:: Goal of the exercise ::
Copy the passage about the submarine Trout, everything from "Displacing 2,700-tons submerged, Trout" down to "conventionally powered submarines.", substituting "underwater" for "submerged" each time it occurs.

:: Page excerpt ::
****************

She was commissioned June 27, 1952 at the Naval Submarine Base,
New London, Conn., with Cmdr. George W. Kittredge in command.
Displacing 2,700-tons submerged, Trout had a draft of 20 feet and
could make 17 knots submerged. At 278 feet in length, there were 89
Sailors in Trout. Firepower consisted of eight, 21-inch torpedo tubes
and eight MK49/57 mines.
Trout's early duties had her operating out of New London as a
unit of Submarine Squadron (SubRon) 10 from 1952 to 1959. During this
period, she conducted training and readiness operations with ships of
the fleet and NATO nations, operating from the North Atlantic to the
Caribbean Sea. She engaged in sonar evaluation tests, practice ASW
exercises, and submerged simulated attack exercises. During submerged
exercises in polar waters in company with sister ship Harder (SS-568),
Trout sailed 268 miles beneath Newfoundland ice floes, setting a
distance record for conventionally powered submarines.
In August 1959, Trout shifted her home port to Charleston, S.C.,
where she was assigned to SubRon 4. She was deployed to the 6th Fleet
in September 1959 for her first Mediterranean cruise. Four months
later, while returning home, she represented the United States at
Bergen, Norway, during the 50th anniversary celebrations commemorating
the birth of the Norwegian Navy's submarine arm.
In February 1960, Trout performed as a test bed for the Bureau of
Ships shock tests. She won her first Battle Efficiency "E" award in
1961. In early 1963, the submarine rendered services for the
Operational Test and Evaluation Force before commencing a six-month
overhaul at Charleston in July of that year.
During the remaining years of the 1960s, Trout made three more
Mediterranean deployments as a unit of the 6th Fleet. Between
deployments, she participated in training and developmental exercises
off the East Coast and in the Caribbean. In July 1970, she was assigned
to the Pacific Fleet.

****************

:: Collected data entries ::
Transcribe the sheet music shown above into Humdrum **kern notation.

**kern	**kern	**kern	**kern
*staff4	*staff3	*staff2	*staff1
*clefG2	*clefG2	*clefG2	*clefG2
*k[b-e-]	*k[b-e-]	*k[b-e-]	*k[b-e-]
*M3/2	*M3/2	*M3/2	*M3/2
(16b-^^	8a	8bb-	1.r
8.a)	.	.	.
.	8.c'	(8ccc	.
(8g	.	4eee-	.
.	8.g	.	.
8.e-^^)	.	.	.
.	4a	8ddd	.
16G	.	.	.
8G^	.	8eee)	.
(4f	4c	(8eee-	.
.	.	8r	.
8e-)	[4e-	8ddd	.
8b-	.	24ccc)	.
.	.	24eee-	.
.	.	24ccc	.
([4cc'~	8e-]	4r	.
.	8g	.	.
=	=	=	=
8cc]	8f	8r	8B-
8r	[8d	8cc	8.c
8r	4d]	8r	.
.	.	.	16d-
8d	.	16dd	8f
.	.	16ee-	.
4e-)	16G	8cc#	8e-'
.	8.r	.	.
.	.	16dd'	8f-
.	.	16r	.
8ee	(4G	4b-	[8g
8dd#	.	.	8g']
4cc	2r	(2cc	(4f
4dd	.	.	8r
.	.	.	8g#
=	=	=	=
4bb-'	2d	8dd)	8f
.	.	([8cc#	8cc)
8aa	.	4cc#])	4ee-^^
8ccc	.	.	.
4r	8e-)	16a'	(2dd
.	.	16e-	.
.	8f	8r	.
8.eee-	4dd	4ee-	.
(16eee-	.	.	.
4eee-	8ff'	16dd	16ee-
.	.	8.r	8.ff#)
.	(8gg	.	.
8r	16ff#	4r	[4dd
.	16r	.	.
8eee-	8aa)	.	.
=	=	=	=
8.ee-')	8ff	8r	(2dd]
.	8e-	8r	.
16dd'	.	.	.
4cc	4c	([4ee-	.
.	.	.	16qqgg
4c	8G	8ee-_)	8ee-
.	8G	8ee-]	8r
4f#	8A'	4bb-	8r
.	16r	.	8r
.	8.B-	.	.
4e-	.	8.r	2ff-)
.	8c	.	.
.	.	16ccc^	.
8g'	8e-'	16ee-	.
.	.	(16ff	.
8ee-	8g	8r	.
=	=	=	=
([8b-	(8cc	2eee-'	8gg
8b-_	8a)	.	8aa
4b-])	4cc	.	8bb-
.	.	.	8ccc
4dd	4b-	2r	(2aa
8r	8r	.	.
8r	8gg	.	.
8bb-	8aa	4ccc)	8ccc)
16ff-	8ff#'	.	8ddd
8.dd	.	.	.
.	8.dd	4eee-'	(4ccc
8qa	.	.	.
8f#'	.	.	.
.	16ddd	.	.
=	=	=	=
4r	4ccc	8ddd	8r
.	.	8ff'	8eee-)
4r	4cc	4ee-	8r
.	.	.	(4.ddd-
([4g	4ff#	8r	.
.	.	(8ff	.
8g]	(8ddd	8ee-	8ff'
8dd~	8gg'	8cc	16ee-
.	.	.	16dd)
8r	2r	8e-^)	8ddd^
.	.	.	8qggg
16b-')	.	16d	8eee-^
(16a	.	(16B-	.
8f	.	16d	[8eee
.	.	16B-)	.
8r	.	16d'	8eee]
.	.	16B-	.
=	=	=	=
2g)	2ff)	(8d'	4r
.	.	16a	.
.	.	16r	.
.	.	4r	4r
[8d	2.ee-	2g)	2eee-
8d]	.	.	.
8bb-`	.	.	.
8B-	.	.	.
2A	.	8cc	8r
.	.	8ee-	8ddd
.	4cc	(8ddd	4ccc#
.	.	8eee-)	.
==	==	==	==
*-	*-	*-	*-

****************

:: Finished exercise ::
Displacing 2,700-tons underwater, Trout had a draft of 20 feet and
could make 17 knots underwater. At 278 feet in length, there were 89
Sailors in Trout. Firepower consisted of eight, 21-inch torpedo tubes
and eight MK49/57 mines.
Trout's early duties had her operating out of New London as a
unit of Submarine Squadron (SubRon) 10 from 1952 to 1959. During this
period, she conducted training and readiness operations with ships of
the fleet and NATO nations, operating from the North Atlantic to the
Caribbean Sea. She engaged in sonar evaluation tests, practice ASW
exercises, and underwater simulated attack exercises. During underwater
exercises in polar waters in company with sister ship Harder (SS-568),
Trout sailed 268 miles beneath Newfoundland ice floes, setting a
distance record for conventionally powered submarines.